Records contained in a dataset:
========

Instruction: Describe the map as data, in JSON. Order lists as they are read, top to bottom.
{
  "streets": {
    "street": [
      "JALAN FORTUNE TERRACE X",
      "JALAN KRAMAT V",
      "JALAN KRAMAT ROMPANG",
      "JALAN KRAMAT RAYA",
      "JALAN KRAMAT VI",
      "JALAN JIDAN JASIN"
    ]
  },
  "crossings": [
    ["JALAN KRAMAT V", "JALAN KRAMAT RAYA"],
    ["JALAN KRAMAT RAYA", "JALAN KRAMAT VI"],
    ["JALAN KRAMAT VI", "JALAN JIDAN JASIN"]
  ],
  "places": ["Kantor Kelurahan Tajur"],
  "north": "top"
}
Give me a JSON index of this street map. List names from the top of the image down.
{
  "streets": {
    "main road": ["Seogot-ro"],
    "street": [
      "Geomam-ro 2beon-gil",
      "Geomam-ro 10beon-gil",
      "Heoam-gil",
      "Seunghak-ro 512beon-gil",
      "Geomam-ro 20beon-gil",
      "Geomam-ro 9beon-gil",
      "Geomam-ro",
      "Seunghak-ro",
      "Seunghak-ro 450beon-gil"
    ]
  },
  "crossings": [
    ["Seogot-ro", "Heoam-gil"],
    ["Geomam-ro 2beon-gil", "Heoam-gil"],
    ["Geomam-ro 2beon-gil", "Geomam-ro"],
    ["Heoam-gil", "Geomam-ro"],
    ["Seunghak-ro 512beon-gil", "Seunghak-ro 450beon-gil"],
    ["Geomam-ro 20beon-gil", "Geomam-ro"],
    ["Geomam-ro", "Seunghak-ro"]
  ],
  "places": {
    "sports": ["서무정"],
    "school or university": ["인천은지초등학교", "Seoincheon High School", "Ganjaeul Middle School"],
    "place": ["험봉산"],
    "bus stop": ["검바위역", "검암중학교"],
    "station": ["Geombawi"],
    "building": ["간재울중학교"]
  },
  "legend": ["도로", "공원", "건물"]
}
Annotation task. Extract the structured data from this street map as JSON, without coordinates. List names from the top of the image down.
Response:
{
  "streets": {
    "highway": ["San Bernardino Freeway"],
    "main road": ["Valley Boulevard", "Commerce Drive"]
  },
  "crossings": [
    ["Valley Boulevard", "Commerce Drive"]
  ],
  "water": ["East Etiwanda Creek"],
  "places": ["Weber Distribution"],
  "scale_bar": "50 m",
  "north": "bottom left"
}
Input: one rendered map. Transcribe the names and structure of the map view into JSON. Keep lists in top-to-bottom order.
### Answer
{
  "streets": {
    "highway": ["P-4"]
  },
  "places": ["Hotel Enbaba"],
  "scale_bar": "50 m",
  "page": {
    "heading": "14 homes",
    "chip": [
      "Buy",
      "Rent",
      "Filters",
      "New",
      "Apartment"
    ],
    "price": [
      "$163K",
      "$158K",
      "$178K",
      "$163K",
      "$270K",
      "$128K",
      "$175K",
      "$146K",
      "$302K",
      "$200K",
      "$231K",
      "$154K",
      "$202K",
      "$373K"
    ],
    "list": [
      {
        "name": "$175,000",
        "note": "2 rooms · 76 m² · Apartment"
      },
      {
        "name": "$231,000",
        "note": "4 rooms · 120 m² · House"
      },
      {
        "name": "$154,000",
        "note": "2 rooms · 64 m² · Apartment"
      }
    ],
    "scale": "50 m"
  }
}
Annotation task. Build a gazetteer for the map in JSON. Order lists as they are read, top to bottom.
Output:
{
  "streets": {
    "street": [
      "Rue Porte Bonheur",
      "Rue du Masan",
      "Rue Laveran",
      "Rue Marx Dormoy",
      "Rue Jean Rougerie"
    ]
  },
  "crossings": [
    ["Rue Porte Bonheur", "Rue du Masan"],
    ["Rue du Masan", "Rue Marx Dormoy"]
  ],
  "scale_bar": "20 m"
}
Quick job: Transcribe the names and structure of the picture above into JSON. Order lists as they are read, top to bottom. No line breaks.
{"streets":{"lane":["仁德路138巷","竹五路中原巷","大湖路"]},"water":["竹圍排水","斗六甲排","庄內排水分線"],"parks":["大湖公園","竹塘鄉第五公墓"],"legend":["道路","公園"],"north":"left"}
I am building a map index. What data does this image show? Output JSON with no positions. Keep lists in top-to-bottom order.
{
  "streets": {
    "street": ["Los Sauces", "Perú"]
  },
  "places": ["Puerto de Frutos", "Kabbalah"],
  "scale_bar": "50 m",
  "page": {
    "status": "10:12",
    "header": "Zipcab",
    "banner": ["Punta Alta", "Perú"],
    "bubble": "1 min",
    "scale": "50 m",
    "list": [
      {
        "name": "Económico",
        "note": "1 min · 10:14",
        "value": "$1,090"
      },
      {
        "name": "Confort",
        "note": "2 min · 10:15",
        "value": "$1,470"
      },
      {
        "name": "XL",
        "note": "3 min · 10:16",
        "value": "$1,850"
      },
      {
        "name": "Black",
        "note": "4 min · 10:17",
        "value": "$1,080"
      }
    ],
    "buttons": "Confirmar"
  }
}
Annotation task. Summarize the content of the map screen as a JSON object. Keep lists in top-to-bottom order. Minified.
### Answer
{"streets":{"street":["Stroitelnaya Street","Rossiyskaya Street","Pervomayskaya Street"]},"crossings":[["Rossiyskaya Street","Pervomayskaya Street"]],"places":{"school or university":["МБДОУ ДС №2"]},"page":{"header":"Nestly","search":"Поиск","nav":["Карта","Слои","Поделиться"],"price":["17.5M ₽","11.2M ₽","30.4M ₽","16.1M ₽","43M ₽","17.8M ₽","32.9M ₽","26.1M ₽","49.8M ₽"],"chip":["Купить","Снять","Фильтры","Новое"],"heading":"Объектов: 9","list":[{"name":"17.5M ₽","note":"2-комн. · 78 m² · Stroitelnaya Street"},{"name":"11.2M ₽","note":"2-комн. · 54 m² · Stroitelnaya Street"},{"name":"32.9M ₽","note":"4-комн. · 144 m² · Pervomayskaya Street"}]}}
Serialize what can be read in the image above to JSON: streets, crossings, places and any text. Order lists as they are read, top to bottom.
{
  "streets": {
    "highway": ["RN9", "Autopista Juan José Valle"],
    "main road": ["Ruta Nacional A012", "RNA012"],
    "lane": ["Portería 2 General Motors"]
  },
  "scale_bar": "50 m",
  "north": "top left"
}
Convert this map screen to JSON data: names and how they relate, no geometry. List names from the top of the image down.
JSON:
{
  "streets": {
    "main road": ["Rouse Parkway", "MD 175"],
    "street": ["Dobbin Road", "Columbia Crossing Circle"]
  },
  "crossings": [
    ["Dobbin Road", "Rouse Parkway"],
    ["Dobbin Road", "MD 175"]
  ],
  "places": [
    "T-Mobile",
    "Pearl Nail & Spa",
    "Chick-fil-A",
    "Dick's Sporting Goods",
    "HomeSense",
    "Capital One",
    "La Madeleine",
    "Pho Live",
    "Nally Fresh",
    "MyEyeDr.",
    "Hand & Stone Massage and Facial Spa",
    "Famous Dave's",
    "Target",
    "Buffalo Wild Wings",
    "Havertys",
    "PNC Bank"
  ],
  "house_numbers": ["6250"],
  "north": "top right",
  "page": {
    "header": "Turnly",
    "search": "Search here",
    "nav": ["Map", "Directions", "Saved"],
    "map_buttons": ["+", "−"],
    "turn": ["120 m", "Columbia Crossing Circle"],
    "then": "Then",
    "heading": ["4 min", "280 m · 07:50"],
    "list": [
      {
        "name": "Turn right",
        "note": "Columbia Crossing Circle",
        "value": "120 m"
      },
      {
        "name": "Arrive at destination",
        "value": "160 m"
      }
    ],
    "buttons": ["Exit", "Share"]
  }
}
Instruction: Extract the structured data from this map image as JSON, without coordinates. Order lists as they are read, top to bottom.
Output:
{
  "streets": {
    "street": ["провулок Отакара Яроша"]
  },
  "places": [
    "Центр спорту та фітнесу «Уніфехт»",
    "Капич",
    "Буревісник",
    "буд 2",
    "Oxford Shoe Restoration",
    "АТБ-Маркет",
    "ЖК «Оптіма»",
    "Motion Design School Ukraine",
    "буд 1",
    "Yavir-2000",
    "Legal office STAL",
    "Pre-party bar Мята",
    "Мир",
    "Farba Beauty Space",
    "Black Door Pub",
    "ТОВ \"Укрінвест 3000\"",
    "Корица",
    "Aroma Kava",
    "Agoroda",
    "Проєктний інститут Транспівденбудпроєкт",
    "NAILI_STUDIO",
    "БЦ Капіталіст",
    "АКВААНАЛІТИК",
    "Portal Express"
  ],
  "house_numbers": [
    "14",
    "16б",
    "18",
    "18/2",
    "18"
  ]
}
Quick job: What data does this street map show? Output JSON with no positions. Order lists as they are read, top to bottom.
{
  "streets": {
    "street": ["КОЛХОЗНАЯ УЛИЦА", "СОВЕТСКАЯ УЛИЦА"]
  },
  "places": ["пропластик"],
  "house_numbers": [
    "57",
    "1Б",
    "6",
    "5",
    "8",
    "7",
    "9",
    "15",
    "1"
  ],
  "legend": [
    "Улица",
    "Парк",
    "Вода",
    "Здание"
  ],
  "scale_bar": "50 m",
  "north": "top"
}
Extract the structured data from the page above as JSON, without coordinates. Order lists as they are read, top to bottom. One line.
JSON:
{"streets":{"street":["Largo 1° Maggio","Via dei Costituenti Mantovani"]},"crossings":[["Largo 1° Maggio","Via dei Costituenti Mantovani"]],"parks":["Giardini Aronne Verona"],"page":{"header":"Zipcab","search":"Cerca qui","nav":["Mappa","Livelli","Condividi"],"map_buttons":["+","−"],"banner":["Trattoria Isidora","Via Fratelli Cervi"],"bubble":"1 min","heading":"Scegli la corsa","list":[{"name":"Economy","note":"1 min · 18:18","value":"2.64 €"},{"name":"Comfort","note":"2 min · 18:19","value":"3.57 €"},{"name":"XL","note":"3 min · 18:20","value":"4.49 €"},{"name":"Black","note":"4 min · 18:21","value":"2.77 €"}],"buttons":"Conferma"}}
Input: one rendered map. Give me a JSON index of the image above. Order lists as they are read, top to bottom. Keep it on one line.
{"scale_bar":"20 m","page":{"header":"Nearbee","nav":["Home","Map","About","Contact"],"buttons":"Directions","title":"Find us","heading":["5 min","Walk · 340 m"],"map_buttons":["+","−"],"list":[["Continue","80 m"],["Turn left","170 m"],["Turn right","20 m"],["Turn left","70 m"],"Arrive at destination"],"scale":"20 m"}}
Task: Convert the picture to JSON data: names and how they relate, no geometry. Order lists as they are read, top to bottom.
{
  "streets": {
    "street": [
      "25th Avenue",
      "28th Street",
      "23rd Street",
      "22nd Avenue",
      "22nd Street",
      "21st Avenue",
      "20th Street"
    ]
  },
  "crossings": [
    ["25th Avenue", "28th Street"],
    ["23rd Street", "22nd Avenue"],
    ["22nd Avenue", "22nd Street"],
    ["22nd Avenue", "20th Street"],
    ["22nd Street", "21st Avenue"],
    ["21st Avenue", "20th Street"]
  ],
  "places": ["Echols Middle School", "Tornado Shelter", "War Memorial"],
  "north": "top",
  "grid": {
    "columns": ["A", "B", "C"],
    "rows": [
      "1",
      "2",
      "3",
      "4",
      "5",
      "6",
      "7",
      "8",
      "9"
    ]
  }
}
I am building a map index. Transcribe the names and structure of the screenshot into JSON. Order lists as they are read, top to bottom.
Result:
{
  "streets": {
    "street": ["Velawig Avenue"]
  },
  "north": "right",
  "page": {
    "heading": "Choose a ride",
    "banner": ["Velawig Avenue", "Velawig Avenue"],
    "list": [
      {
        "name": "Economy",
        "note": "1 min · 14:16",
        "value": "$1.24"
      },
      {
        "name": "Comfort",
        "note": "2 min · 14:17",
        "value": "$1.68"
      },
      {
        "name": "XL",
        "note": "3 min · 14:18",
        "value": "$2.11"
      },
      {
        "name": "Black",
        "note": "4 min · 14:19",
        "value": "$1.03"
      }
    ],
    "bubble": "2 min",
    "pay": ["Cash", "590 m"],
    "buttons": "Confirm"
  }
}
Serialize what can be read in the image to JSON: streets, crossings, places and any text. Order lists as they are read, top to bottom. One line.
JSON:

========

Which lines hold the word "structured"? Return all of them from the records above.

OUTPUT FOR THIS EXERCISE:
Annotation task. Extract the structured data from this street map as JSON, without coordinates. List names from the top of the image down.
Instruction: Extract the structured data from this map image as JSON, without coordinates. Order lists as they are read, top to bottom.
Extract the structured data from the page above as JSON, without coordinates. Order lists as they are read, top to bottom. One line.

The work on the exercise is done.